#### Exercise directions
When "PlayStation" occurs in a line of the material, copy that line.

──────

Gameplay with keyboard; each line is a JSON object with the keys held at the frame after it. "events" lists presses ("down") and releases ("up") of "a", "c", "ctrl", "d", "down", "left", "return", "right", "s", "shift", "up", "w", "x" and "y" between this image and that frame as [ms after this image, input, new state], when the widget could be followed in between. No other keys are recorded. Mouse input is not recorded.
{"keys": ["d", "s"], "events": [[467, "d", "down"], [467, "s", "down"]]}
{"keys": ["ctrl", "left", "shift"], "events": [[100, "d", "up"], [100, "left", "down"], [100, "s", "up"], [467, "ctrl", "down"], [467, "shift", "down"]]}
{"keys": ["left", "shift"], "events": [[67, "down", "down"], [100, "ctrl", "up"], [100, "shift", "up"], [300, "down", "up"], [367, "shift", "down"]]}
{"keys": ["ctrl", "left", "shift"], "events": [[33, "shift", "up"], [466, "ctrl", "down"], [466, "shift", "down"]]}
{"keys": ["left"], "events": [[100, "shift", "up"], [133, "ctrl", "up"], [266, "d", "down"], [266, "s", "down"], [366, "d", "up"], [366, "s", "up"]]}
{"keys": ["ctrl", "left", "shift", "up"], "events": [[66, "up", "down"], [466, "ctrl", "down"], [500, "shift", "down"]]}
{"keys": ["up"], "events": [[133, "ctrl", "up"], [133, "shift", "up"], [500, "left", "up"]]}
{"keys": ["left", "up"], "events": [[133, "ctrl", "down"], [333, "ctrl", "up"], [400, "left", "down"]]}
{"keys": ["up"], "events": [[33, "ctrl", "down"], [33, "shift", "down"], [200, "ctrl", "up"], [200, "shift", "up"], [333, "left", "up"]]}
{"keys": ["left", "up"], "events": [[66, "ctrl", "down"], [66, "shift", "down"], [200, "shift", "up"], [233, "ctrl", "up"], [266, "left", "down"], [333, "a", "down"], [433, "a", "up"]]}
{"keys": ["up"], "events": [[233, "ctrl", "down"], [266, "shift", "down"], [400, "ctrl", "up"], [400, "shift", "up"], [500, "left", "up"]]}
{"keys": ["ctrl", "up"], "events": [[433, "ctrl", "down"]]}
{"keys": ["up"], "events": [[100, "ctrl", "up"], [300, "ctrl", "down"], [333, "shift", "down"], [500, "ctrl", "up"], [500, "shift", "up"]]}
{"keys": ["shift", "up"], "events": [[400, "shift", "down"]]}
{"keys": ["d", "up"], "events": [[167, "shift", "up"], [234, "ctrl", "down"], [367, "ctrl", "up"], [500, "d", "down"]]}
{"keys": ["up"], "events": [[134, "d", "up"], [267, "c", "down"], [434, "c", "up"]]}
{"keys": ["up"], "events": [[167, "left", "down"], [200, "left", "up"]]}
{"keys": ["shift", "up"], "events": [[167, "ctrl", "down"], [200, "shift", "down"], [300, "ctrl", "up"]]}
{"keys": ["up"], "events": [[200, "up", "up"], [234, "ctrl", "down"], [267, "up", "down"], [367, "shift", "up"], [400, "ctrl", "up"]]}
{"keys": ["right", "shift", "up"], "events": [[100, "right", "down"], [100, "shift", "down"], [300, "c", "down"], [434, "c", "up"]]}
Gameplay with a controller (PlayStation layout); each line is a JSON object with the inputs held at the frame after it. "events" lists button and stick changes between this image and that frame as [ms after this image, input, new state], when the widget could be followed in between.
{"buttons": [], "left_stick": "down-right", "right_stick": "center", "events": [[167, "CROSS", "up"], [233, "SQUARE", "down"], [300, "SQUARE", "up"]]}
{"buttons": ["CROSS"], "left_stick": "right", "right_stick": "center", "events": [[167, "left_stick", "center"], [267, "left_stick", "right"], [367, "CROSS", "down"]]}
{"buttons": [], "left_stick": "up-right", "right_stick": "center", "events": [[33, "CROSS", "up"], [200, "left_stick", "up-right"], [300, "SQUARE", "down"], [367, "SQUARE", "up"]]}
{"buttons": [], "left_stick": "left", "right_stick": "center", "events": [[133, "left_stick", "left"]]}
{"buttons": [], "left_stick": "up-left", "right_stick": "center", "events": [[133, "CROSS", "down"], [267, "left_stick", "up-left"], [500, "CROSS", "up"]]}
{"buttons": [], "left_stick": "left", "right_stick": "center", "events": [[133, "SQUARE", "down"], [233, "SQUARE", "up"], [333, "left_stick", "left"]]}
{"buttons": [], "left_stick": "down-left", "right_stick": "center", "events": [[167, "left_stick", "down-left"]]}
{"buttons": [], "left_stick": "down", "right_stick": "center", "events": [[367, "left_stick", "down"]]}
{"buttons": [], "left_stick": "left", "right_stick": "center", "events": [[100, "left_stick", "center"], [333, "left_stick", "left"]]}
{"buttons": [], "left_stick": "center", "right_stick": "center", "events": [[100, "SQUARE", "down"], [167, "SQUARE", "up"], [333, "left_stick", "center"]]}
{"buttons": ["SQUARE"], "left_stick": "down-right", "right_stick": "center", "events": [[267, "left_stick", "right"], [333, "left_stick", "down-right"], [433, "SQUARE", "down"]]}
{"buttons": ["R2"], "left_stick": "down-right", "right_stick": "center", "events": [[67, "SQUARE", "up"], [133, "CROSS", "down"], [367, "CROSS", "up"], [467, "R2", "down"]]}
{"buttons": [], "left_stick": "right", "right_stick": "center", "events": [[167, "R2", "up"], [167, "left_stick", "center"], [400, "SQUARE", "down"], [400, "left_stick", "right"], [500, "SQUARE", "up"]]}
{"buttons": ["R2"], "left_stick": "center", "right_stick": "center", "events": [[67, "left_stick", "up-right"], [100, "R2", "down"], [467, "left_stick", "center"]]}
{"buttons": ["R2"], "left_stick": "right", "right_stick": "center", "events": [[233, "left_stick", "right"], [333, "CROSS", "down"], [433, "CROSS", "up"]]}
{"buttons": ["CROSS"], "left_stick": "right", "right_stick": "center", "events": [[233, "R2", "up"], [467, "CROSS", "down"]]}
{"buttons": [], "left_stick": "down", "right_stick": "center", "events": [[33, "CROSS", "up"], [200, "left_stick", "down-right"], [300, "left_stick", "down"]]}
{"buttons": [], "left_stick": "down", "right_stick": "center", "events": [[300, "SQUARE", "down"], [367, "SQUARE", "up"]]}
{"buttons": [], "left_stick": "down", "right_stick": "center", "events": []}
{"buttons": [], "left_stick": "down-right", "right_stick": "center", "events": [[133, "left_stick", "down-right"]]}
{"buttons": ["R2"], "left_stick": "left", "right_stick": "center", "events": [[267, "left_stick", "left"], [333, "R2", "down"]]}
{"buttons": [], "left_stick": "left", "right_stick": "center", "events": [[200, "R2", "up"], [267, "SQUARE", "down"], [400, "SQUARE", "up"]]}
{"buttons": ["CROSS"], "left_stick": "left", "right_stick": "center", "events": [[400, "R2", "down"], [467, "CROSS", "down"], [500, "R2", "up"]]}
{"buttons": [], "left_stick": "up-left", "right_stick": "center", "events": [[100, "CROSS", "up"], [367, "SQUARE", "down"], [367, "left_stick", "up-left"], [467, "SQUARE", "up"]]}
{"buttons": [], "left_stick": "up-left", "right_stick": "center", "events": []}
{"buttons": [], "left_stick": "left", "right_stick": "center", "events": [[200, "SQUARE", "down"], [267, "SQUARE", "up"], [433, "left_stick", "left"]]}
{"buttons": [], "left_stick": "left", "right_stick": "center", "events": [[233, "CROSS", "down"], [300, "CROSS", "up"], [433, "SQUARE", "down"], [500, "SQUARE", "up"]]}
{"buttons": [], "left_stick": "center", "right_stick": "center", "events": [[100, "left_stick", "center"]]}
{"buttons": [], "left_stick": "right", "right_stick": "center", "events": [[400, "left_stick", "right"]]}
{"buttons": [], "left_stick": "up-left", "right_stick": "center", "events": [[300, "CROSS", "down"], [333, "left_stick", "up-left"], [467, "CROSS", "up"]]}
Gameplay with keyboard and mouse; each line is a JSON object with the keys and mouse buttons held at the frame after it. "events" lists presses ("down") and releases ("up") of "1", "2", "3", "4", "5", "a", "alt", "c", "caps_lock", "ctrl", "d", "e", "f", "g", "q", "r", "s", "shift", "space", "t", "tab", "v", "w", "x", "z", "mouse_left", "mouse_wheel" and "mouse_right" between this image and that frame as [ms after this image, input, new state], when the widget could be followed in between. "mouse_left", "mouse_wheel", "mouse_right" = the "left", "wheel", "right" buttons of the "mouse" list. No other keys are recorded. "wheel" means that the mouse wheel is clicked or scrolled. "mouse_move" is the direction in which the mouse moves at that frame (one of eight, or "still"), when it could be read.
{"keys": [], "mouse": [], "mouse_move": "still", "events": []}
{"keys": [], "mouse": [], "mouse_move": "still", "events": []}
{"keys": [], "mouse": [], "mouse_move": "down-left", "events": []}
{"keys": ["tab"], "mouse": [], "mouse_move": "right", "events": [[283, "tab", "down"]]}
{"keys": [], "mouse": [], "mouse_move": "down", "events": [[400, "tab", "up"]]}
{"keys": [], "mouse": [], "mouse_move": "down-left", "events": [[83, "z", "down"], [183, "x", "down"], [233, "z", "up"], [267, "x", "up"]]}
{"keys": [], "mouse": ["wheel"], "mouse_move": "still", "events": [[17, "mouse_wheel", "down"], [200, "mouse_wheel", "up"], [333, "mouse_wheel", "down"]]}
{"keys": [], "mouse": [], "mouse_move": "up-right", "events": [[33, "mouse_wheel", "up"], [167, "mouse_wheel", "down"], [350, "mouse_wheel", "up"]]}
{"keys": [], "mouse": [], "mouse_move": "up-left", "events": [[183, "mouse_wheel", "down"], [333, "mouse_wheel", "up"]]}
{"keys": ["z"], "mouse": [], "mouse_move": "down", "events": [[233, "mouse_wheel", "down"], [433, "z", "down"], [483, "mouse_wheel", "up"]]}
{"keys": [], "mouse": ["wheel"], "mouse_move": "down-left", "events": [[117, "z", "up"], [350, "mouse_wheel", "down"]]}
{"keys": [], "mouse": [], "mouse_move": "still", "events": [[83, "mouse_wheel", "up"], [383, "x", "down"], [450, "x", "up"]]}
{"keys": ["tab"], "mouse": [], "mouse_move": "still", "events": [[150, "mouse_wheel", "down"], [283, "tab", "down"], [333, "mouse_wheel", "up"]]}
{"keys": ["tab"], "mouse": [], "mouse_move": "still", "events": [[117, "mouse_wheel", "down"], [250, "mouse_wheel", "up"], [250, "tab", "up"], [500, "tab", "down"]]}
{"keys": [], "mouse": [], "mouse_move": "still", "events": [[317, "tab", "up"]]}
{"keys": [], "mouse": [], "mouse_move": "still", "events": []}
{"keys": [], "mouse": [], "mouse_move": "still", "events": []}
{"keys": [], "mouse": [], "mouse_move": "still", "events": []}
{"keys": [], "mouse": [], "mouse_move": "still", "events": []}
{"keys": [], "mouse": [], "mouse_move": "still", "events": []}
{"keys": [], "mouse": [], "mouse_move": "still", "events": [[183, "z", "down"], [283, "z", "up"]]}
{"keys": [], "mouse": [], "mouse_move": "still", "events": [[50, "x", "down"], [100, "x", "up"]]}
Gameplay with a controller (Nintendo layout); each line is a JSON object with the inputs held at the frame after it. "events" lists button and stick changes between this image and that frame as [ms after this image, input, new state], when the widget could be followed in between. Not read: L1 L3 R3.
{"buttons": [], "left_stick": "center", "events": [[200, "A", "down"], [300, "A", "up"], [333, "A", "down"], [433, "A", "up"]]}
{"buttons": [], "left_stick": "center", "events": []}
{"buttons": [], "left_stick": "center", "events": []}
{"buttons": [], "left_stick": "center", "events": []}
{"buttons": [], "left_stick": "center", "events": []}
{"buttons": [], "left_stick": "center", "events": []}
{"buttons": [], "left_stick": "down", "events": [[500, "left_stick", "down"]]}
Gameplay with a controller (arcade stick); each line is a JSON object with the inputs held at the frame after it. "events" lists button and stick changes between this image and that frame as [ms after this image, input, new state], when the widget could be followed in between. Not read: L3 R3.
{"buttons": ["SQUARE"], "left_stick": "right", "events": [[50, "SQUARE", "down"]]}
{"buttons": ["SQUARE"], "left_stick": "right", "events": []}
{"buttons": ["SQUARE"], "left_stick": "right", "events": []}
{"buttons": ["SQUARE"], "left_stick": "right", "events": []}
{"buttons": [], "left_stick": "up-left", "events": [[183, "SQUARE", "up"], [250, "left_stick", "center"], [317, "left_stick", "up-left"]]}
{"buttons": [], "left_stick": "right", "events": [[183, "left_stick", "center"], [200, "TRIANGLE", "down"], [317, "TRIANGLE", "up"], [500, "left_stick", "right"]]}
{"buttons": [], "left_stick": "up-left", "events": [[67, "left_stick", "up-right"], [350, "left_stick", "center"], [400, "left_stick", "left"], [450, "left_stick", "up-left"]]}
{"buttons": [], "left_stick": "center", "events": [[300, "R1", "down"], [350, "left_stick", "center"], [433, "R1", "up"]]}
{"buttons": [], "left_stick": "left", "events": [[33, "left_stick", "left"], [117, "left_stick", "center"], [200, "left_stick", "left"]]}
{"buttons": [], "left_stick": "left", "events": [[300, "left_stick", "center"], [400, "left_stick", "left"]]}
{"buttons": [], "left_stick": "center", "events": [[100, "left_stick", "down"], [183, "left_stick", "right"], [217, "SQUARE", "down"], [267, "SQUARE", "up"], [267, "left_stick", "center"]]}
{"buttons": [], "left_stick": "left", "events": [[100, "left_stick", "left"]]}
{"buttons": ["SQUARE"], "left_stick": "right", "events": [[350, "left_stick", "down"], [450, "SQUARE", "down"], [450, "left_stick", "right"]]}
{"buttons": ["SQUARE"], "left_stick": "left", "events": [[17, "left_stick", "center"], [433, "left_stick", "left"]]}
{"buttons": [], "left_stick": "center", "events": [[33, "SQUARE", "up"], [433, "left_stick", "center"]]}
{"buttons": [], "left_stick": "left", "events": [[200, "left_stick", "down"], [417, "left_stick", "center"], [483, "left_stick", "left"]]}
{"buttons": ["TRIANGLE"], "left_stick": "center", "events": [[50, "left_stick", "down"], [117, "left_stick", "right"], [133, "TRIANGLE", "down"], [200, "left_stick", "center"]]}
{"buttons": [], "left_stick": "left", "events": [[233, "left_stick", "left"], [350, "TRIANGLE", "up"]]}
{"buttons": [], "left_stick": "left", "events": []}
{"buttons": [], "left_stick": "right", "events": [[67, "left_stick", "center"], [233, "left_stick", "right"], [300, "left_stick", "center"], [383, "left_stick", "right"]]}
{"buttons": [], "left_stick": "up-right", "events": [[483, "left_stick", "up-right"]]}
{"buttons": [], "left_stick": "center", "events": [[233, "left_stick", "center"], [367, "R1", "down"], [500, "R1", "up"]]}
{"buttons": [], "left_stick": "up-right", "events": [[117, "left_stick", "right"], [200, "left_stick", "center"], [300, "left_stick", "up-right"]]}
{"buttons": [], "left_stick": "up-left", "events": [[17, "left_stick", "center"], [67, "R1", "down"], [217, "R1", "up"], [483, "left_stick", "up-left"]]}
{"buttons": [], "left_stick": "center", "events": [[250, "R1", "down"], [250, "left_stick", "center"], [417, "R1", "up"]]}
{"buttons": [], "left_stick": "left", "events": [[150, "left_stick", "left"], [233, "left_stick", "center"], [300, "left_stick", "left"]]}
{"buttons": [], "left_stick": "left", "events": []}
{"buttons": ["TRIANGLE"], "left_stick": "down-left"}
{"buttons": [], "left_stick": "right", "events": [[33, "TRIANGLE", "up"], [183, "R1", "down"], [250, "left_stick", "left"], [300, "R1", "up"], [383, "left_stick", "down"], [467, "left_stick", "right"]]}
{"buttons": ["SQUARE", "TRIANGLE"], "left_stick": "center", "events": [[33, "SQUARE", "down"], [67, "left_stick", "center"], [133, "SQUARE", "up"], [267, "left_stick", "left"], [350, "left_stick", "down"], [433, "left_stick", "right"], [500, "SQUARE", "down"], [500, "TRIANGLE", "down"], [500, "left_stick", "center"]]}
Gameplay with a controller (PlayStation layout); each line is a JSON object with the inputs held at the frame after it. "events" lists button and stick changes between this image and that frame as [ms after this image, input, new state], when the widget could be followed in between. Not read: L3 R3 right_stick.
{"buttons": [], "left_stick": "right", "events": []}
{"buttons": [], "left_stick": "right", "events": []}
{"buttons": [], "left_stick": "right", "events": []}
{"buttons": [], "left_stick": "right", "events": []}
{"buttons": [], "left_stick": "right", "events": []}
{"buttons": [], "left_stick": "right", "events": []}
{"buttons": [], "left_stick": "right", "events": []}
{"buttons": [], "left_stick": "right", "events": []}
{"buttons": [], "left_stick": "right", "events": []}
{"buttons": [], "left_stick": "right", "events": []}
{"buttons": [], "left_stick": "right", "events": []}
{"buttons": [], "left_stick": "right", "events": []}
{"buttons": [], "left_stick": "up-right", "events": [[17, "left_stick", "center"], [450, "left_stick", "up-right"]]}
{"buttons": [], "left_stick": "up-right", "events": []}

──────

#### Written answer
Gameplay with a controller (PlayStation layout); each line is a JSON object with the inputs held at the frame after it. "events" lists button and stick changes between this image and that frame as [ms after this image, input, new state], when the widget could be followed in between.
Gameplay with a controller (PlayStation layout); each line is a JSON object with the inputs held at the frame after it. "events" lists button and stick changes between this image and that frame as [ms after this image, input, new state], when the widget could be followed in between. Not read: L3 R3 right_stick.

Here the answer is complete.